La tarde del miércoles se paseó tranquila sobre las cañas de aquella zona húmeda protegida. El sonido de las aves autóctonas le otorgaba a aquel lugar la categoría de paraje amenazador y los bichos que se movían bajo la hierba, emitiendo ruidos aquí y allá, parecían hacer de aquel prado pantanoso un lugar peligroso donde quizá habitaran caimanes, pero lo cierto era que el más grande de los peligros de aquellas aguas infestadas de mosquitos podía ser comer una tapa de anguila en mal estado en alguno de los bares de la carretera. Noelia y Enda Efe llevaban desde la hora de la siesta trabajando en la huerta. Las tomateras comanche, raf y cherry comenzaban a secarse. Habían dado casi todo su potencial y parecía que estaban terminando un ciclo, como todos los seres vivos de aquella alquería. Así que era hora de plantar tomates de invierno, las variedades rambo y bond. Hora de pasar página, de prepararse para los cambios que llegan siempre en septiembre. Cada una protegida con un gran sombrero de paja, que reducía ligeramente la temperatura que soportaban, se arrastraban arrancando la hierba que habían dejado crecer descuidada durante las dos últimas semanas. Una hierba que a veces crece también en los corazones que no cuida nadie y hay que preocuparse de arrancar antes de que se beba el poco cariño que llega. Aquélla era la labor menos agradecida de todas y costaba encontrar un minuto para hacerla.
Enda pasó la tarde en el porche leyendo la última novela de Artur.
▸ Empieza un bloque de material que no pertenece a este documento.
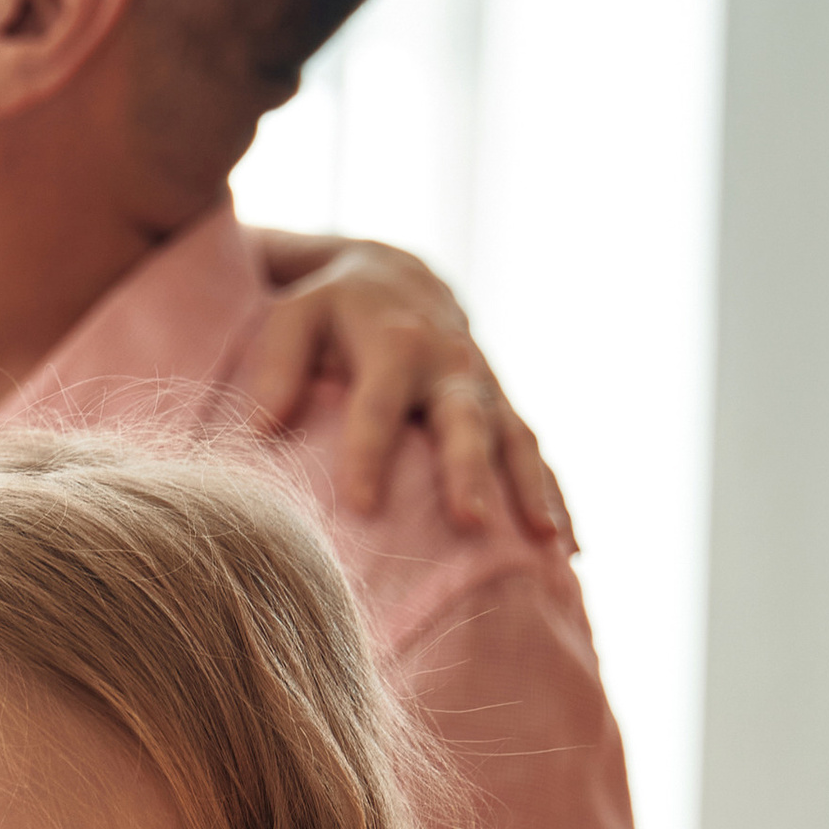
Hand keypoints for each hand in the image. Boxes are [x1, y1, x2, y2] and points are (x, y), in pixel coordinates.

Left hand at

Le parecía extraño y a la vez excitante tener aquellos cientos de miles de palabras ordenadas por él para comunicar cosas. Las cosas que él imaginaba. La trama tenía gancho, eso era indiscutible. Las páginas estaban vivas y los minutos ya no eran una unidad de tiempo admisible, resultaban escasos, ahora se debía hablar de horas, simplemente. Y pasaban aquellas horas con La mujer del comisario entre las manos sin poder evitarlo. Una y otra, y ya iban cuatro. Pero la verdad era que no reconocía para nada al hombre que narraba aquella historia. No veía en ella un interés más allá del recreativo sin más.
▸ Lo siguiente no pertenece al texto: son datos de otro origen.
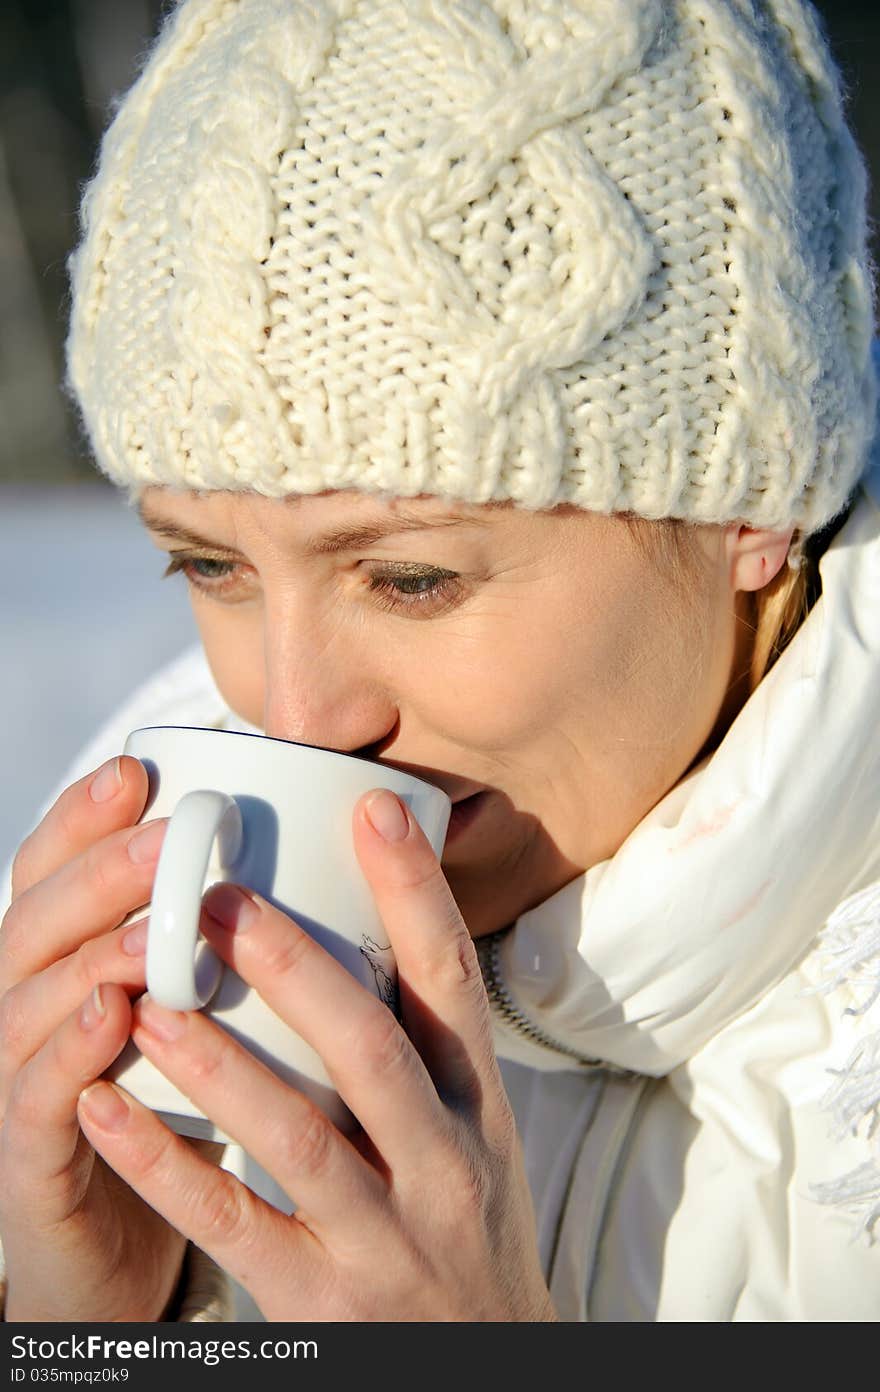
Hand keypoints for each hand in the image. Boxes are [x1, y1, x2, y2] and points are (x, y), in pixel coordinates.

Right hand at [0, 757, 195, 1321]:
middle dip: (99, 874)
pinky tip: (115, 1023)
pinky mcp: (26, 1160)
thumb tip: (301, 857)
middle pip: (36, 921)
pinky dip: (70, 1059)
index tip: (137, 770)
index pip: (53, 873)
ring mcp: (14, 1082)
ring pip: (27, 1002)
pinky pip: (36, 1101)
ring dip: (87, 959)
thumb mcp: (188, 1014)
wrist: (123, 1251)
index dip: (82, 819)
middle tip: (163, 837)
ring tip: (149, 930)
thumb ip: (214, 945)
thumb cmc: (170, 1110)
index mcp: (65, 963)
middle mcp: (26, 1009)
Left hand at [77, 788, 557, 1321]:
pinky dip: (164, 1166)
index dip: (413, 890)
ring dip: (219, 1063)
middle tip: (216, 896)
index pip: (452, 980)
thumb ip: (420, 1042)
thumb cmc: (464, 1222)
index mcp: (477, 1103)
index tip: (366, 806)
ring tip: (146, 999)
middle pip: (368, 1046)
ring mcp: (386, 1236)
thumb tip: (357, 918)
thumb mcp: (473, 1129)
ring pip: (298, 1137)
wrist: (488, 1367)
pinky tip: (105, 1109)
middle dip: (291, 965)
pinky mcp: (324, 1302)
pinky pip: (234, 1225)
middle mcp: (443, 1161)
Mientras se perdía en las calles de una ciudad inventada descubriendo la última ficción fruto de la fantasía del hombre que amó una vez, oía las risas de su viuda y su huérfana que encontraban divertido que una de las dos hubiese caído al suelo, o la forma de algún pimiento morrón o cualquier otra excusa para afianzar los débiles lazos que las unían desde que su cordón umbilical las dejara solas unos meses atrás. No podía imaginar cuán culpable era de aquello; Noelia no podía dejar espacios entre la irlandesa y su hija, no podía perder también aquella batalla. Enda pensaba en lo afortunadas que habían sido de tener a Artur con ellas todo aquel tiempo, de verle sonreír, de verle enfadar, de verle envejecer. Ahora ya no comprendía lo que leía, tan sólo cosía las palabras con la vista sin conseguir concentrarse.